Shame is a common emotional response in adult children of alcoholic parents. When children grow up in a home filled with an unspoken addiction, it often creates a strong sense of vulnerability, helplessness, and feelings of inadequacy. Other homes in which shame can easily develop are when children grow up with depressed parents, abuse, oppression, or a death in the family.
Having to hide anything is the quintessential element of shame. Whether it’s your thoughts, feelings, mood, or the very essence of who you are, if you’re hiding a part of yourself, you’re likely experiencing shame. According to Marilyn Sorenson, PhD, author of “Breaking the Chain of Low Self-Esteem” and clinical psychologist, guilt is a feeling of having done something wrong while shame is the feeling of being something wrong. Shame penetrates down the very core of who you are.
Shame is one of those underlying contributing factors to addiction that eventually needs addressing. In fact, among common relapse triggers – such as loneliness, lack of support, and multiple diagnoses – there appears to be one primary emotion or belief that keeps the self-destruction habit of addiction going – shame. Considering the fact that addiction is a pattern of self-harm, drug addiction treatment then must include an exploration of the reason for that self-harm. Typically, self-harm develops out of one or two reasons, both of which are related to one another. The first is attempting to cope with difficult emotions and not knowing how to do so. Perhaps a parent was an alcoholic and they modeled a dysfunctional way to deal with intense emotions – keeping them repressed and out of sight so that they didn’t have to be experienced.
The second is reason for the self-destruction of addiction is a belief in unworthiness. Somewhere there is a part of the self that feels shame or rejection. The choice to drink, to deny the voice that wants more air, to continue to drink or use drugs is a choice of self-harm. It is a self-abusive habit, and in a way, it’s an attempt to destroy a part of you that feels worthy of rejection. Shame and self-hatred are directly related to the destructive choices of addiction.

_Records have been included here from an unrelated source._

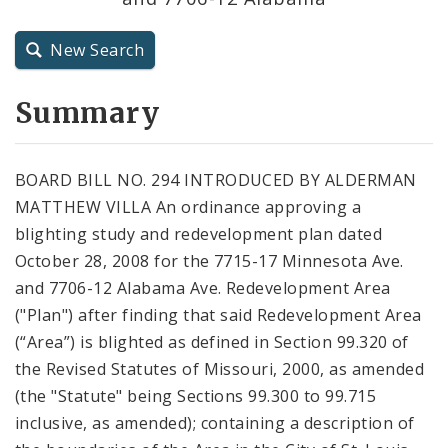
City Charter
New Search
City Code and Revised Code
Summary
BOARD BILL NO. 294 INTRODUCED BY ALDERMAN
MATTHEW VILLA An ordinance approving a
blighting study and redevelopment plan dated
October 28, 2008 for the 7715-17 Minnesota Ave.
and 7706-12 Alabama Ave. Redevelopment Area
("Plan") after finding that said Redevelopment Area
(“Area”) is blighted as defined in Section 99.320 of
the Revised Statutes of Missouri, 2000, as amended
(the "Statute" being Sections 99.300 to 99.715
inclusive, as amended); containing a description of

Additionally, over time, as the addiction becomes more and more a dominant force, denial of life strengthens. The life force inside becomes more and more anesthetized. Meanwhile, the self-destructive habit gets stronger. Alongside this, with sobriety comes one of the most difficult issues to face: shame and unworthiness. Once an individual can face this, with the help of drug addiction treatment, and turn those feelings into love and self-acceptance, the addiction is more likely to come to an end.
Creating a life of sobriety means addressing the underlying issues, learning healthy coping mechanisms, and building strong support networks. Of course, these are all important aspects of drug addiction therapy. In fact, drug withdrawal treatment will frequently include medication to facilitate the drug detox process as well as group and/or individual therapy to address the addiction’s underlying issues. Other parts to drug addiction therapy include Motivational Interviewing, behavioral therapy, and possibly participation in the 12-step model.
It’s true that even if all these problems are addressed, it’s true that there still might be a return to old habits and relapse. Yet, when all issues – emotional, physical, psychological, and spiritual – are resolved, including shame, relapse will likely disappear. And although, there might still be a few steps backwards, the overall recovery process will be forward moving, creating a long-term, enduring life of sobriety.